AIM OF THE TASK - Write down each entry again, exactly as it reads.

===

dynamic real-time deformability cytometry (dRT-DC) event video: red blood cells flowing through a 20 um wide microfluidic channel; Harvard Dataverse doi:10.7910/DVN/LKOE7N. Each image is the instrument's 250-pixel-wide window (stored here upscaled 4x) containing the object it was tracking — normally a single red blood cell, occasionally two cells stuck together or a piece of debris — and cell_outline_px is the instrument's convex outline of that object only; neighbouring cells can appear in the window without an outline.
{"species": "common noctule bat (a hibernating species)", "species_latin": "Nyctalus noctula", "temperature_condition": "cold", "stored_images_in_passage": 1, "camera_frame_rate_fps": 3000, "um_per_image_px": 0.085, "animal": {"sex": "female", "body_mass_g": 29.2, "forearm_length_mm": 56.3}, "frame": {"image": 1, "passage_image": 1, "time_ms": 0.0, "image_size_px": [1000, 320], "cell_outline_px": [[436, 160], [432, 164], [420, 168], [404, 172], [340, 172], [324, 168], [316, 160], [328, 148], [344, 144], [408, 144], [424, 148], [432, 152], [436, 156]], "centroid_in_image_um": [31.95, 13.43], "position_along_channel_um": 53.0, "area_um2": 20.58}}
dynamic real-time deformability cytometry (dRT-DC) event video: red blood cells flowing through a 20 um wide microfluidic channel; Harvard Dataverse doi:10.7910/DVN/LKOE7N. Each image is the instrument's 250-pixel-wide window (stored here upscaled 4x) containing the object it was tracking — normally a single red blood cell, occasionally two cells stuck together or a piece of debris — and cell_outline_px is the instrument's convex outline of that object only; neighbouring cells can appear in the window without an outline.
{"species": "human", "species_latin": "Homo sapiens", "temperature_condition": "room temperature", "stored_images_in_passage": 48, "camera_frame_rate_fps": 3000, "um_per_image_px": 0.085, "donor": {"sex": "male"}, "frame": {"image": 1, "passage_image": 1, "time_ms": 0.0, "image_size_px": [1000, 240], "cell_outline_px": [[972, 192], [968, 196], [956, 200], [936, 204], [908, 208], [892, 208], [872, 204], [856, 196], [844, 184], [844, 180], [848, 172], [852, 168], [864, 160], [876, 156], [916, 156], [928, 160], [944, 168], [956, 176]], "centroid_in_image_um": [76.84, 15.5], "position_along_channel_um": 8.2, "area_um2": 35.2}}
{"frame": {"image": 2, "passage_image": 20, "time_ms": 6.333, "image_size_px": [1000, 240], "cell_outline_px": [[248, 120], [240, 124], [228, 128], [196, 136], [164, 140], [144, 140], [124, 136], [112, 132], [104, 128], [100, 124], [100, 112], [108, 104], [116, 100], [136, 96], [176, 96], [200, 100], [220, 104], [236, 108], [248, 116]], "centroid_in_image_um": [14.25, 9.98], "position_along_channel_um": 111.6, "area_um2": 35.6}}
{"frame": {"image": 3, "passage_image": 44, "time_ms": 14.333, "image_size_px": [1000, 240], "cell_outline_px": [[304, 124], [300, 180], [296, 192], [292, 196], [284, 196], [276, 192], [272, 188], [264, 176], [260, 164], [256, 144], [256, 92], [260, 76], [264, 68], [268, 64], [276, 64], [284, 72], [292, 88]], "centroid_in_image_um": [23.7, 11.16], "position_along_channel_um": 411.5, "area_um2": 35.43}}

===

RESULT OF THE TASK -
dynamic real-time deformability cytometry (dRT-DC) event video: red blood cells flowing through a 20 um wide microfluidic channel; Harvard Dataverse doi:10.7910/DVN/LKOE7N. Each image is the instrument's 250-pixel-wide window (stored here upscaled 4x) containing the object it was tracking — normally a single red blood cell, occasionally two cells stuck together or a piece of debris — and cell_outline_px is the instrument's convex outline of that object only; neighbouring cells can appear in the window without an outline.
{"species": "common noctule bat (a hibernating species)", "species_latin": "Nyctalus noctula", "temperature_condition": "cold", "stored_images_in_passage": 1, "camera_frame_rate_fps": 3000, "um_per_image_px": 0.085, "animal": {"sex": "female", "body_mass_g": 29.2, "forearm_length_mm": 56.3}, "frame": {"image": 1, "passage_image": 1, "time_ms": 0.0, "image_size_px": [1000, 320], "cell_outline_px": [[436, 160], [432, 164], [420, 168], [404, 172], [340, 172], [324, 168], [316, 160], [328, 148], [344, 144], [408, 144], [424, 148], [432, 152], [436, 156]], "centroid_in_image_um": [31.95, 13.43], "position_along_channel_um": 53.0, "area_um2": 20.58}}
dynamic real-time deformability cytometry (dRT-DC) event video: red blood cells flowing through a 20 um wide microfluidic channel; Harvard Dataverse doi:10.7910/DVN/LKOE7N. Each image is the instrument's 250-pixel-wide window (stored here upscaled 4x) containing the object it was tracking — normally a single red blood cell, occasionally two cells stuck together or a piece of debris — and cell_outline_px is the instrument's convex outline of that object only; neighbouring cells can appear in the window without an outline.
{"species": "human", "species_latin": "Homo sapiens", "temperature_condition": "room temperature", "stored_images_in_passage": 48, "camera_frame_rate_fps": 3000, "um_per_image_px": 0.085, "donor": {"sex": "male"}, "frame": {"image": 1, "passage_image": 1, "time_ms": 0.0, "image_size_px": [1000, 240], "cell_outline_px": [[972, 192], [968, 196], [956, 200], [936, 204], [908, 208], [892, 208], [872, 204], [856, 196], [844, 184], [844, 180], [848, 172], [852, 168], [864, 160], [876, 156], [916, 156], [928, 160], [944, 168], [956, 176]], "centroid_in_image_um": [76.84, 15.5], "position_along_channel_um": 8.2, "area_um2": 35.2}}
{"frame": {"image": 2, "passage_image": 20, "time_ms": 6.333, "image_size_px": [1000, 240], "cell_outline_px": [[248, 120], [240, 124], [228, 128], [196, 136], [164, 140], [144, 140], [124, 136], [112, 132], [104, 128], [100, 124], [100, 112], [108, 104], [116, 100], [136, 96], [176, 96], [200, 100], [220, 104], [236, 108], [248, 116]], "centroid_in_image_um": [14.25, 9.98], "position_along_channel_um": 111.6, "area_um2": 35.6}}
{"frame": {"image": 3, "passage_image": 44, "time_ms": 14.333, "image_size_px": [1000, 240], "cell_outline_px": [[304, 124], [300, 180], [296, 192], [292, 196], [284, 196], [276, 192], [272, 188], [264, 176], [260, 164], [256, 144], [256, 92], [260, 76], [264, 68], [268, 64], [276, 64], [284, 72], [292, 88]], "centroid_in_image_um": [23.7, 11.16], "position_along_channel_um": 411.5, "area_um2": 35.43}}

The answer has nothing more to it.